One was that I was leaving a position that was even more stressful. Not to get bogged down into every difficult job that I’ve ever had, but even working in an office that makes you crazy is better than driving to a new city every week to go crazy. Experience and exposure are great, but stress will make you mad and eventually send you into an early grave. So even that rough business was an improvement.
On top of that, I was curious about working with new tech. While not quite the dawn of the cloud era, it was still mid-morning, and this organization did everything they could to keep things light and fast. Sometimes this is an excuse to not invest in what actually needs to be present; in this case, it was. I learned a lot, but I mostly learned not to trust leadership that throws the kitchen sink at you when anything (including the coffeemaker) breaks. Because you’ll never have time to fix it all.
A third factor was greed. I was decently well compensated, considering what I had been making in my last role. And beyond that, I was hoping (and somehow believing) that we’d get bought up by Google or Amazon and that I’d get rich. Did that mean I had any vested options? Or owned any element of the org whatsoever? Of course not! These were opium dreams that I was trying to manifest via pure power of will. This does not work. If you want material success, for your own sake, suffer not the magical thinker in your head to guide you down the wrong path. Illusions are compelling, but they’re also just that. You can’t drink a mirage in an ocean of sand.
I did mention earlier that the company was still extant. Most of the people I worked with have since left, including all the staff who was present at my unceremonious, blessed dumping. If I learned anything in the process, it’s that if something feels weird and people are acting weird, that’s probably because it is weird. But should you find yourself in such a rut, please don’t stop trying until you have a genuine reason not to. Chaos is instructive. You will learn things, and at the very least, when a future interviewer asks you about a time when you had to ‘deal with a tough client,’ you’ll have a killer story to tell.

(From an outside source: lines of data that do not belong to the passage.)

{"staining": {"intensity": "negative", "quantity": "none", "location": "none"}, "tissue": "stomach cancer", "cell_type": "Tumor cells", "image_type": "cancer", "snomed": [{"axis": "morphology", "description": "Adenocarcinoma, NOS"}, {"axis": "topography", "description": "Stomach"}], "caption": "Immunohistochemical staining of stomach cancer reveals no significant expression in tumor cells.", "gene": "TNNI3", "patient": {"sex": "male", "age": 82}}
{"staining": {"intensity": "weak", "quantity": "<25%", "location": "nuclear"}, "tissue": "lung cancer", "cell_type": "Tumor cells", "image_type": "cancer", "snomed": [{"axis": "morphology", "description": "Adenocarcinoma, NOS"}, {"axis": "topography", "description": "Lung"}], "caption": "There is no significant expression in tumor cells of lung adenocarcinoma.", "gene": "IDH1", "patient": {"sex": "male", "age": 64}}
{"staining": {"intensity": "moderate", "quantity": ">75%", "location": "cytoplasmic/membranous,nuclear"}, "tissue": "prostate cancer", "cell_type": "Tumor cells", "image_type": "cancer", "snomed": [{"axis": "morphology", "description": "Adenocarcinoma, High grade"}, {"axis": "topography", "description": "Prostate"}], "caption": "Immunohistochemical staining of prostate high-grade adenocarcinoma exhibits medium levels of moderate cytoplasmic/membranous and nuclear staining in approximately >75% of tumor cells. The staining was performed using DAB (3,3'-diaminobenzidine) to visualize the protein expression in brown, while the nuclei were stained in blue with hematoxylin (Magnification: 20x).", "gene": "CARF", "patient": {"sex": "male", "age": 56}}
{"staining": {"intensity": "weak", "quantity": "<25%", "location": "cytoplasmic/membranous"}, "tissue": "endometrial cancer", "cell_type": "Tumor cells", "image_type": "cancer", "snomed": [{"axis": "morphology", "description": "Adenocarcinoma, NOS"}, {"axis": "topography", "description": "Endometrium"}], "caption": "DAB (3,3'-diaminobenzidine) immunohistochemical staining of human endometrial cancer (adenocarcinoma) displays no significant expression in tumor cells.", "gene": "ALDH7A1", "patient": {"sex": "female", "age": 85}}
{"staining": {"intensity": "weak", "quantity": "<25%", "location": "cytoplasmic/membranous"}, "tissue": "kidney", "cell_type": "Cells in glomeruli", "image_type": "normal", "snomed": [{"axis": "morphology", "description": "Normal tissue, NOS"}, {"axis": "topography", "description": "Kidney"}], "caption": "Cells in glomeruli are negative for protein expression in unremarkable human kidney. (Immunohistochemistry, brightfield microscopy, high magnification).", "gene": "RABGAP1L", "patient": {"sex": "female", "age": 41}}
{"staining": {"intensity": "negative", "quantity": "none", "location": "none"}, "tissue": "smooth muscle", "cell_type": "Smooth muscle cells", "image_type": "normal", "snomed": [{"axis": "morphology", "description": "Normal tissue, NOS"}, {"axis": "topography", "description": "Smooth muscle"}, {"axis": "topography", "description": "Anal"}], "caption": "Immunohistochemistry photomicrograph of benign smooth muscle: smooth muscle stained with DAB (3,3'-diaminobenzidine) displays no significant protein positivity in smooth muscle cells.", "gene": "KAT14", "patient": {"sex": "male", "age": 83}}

Think of it as trying on clothes. Better yet, since this is a years-long commitment, trying on a wedding dress. Some might emphasize parts of your self that you aren’t proud of, but fashion (like programming) is a big, well-developed field, and there is indeed a lid for every pot, or at least one that fits to a level that you will probably accept. Experiments are expensive, but they’re worth trying on (and moving on, if it doesn’t become you).
One extremely funny detail:
* The CEO was a stickler for bizarre decorative decisions. He insisted that the WiFi emitter in the biggest conference room was not visible. Ultimately, that meant it had to be placed under a large and expensive and mostly metal table. This meant that WiFi was often not accessible in that room, which caused endless interruptions to my workflow when I had to go in and restart it multiple times. This probably pissed him off a lot, which in retrospect is fine by me.